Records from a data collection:
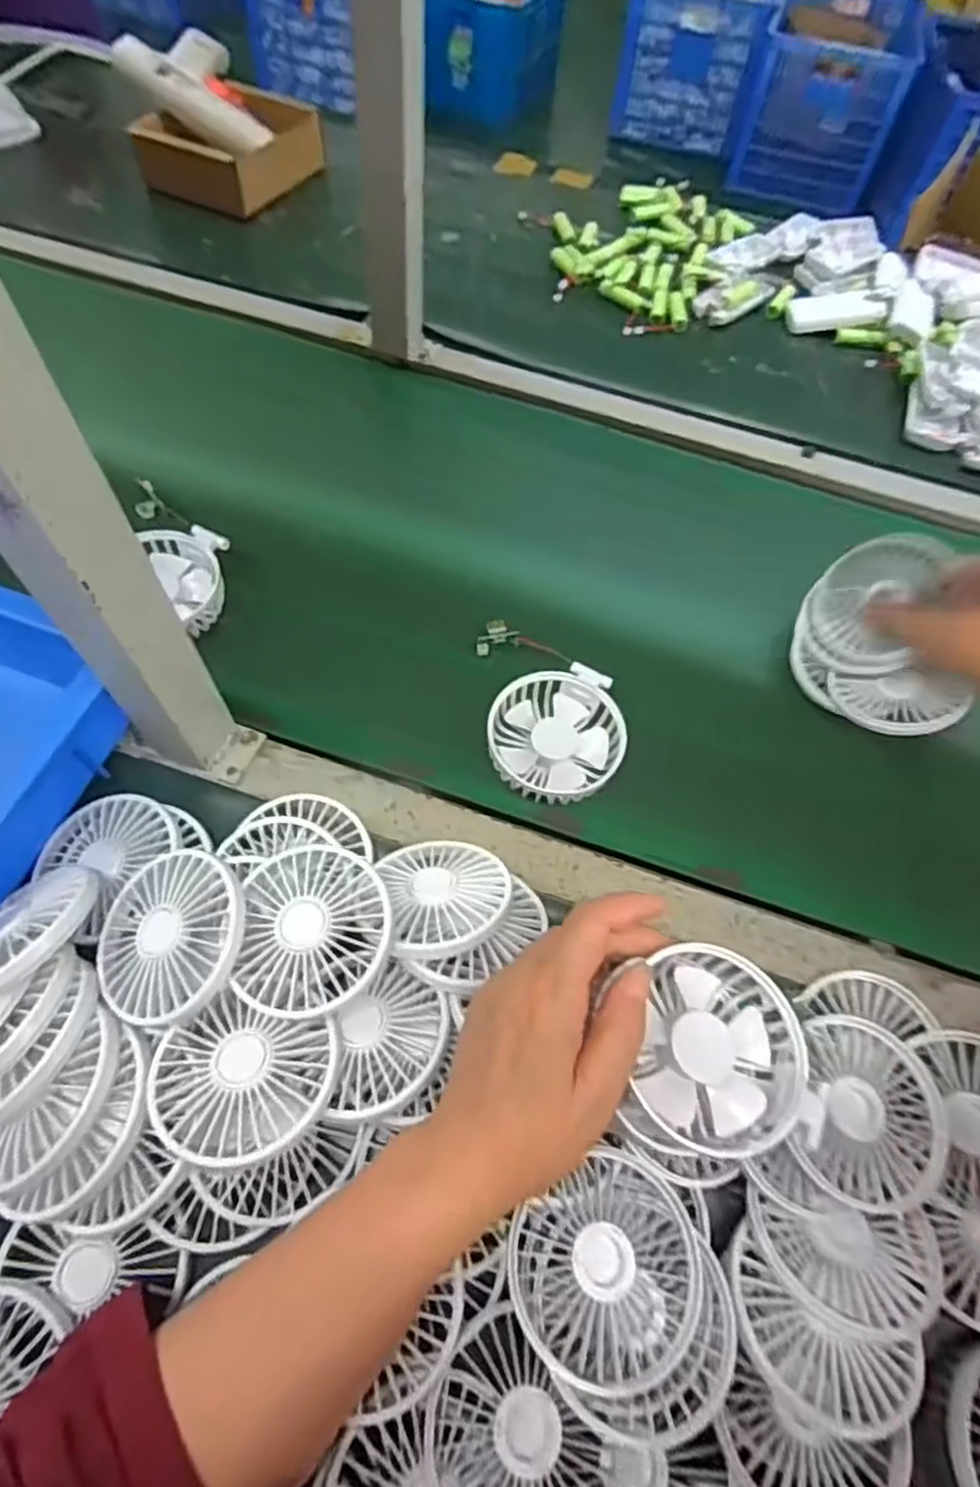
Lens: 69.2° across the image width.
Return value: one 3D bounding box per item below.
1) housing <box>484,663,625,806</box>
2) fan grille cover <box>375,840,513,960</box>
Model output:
[{"bbox_3d":[0.046,-0.009,0.483,0.088,0.026,0.097,14,61,4],"label":"housing"},{"bbox_3d":[-0.025,0.082,0.403,0.069,0.012,0.084,-11,33,-9],"label":"fan grille cover"}]

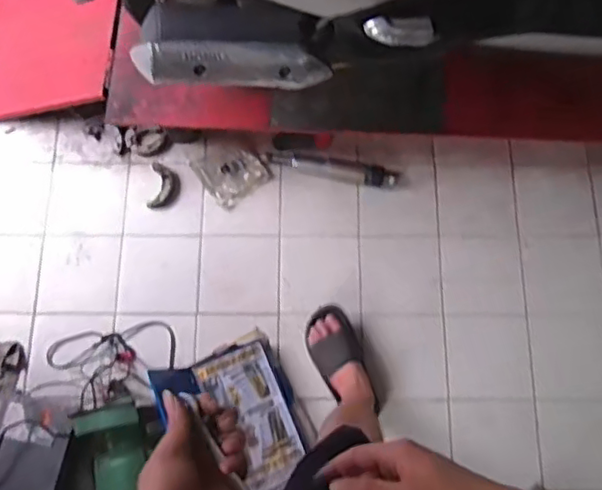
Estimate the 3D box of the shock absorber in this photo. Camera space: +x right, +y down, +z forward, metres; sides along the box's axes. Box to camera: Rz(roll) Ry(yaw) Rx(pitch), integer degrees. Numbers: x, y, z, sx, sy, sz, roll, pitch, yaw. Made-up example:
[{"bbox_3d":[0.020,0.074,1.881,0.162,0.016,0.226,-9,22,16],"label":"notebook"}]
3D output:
[{"bbox_3d":[0.078,-0.198,1.580,0.344,0.036,0.054,9,74,4],"label":"shock absorber"}]

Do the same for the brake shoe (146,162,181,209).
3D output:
[{"bbox_3d":[-0.356,-0.152,1.588,0.079,0.020,0.118,6,74,3],"label":"brake shoe"}]

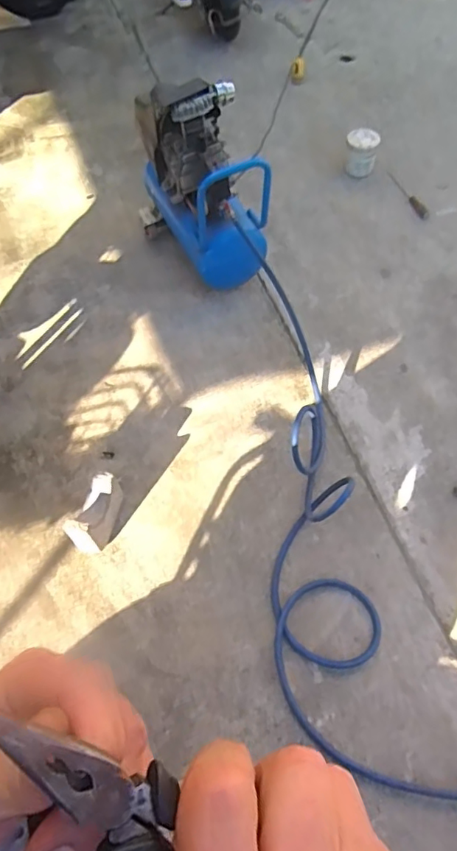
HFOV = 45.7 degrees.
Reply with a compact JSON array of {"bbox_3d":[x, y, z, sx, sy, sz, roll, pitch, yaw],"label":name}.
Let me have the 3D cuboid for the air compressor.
[{"bbox_3d":[-0.076,-0.694,1.572,0.255,0.454,0.416,-29,62,-15],"label":"air compressor"}]

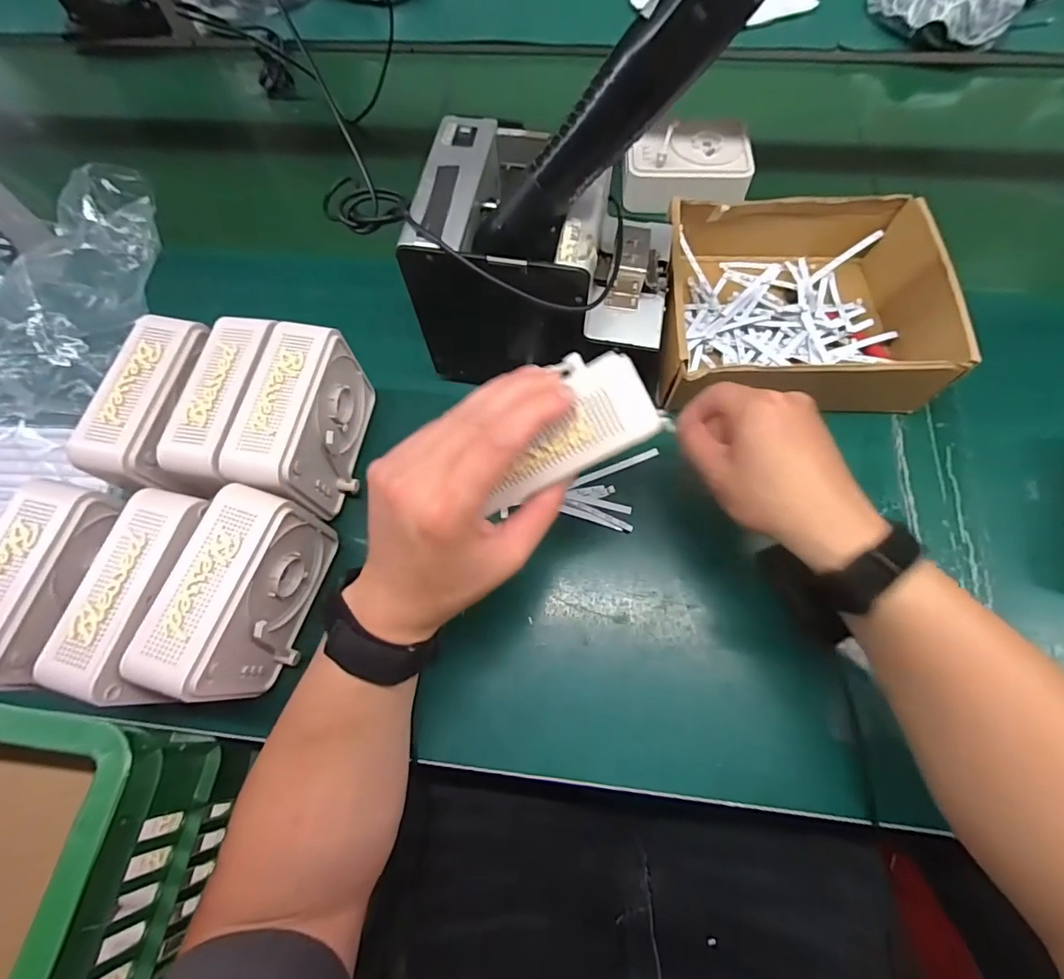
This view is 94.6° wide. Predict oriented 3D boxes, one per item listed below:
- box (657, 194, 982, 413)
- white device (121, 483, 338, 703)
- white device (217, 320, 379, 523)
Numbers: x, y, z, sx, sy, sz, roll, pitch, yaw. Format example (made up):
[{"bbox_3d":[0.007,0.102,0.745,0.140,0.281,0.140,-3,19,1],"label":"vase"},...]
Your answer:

## Problem requirements
Starting at the line that contains "- white device (121, 483, 338, 703)", reproduce each line through the end of the records exactly, both ends included.

## Reply to the exercise
- white device (121, 483, 338, 703)
- white device (217, 320, 379, 523)
Numbers: x, y, z, sx, sy, sz, roll, pitch, yaw. Format example (made up):
[{"bbox_3d":[0.007,0.102,0.745,0.140,0.281,0.140,-3,19,1],"label":"vase"},...]
Your answer:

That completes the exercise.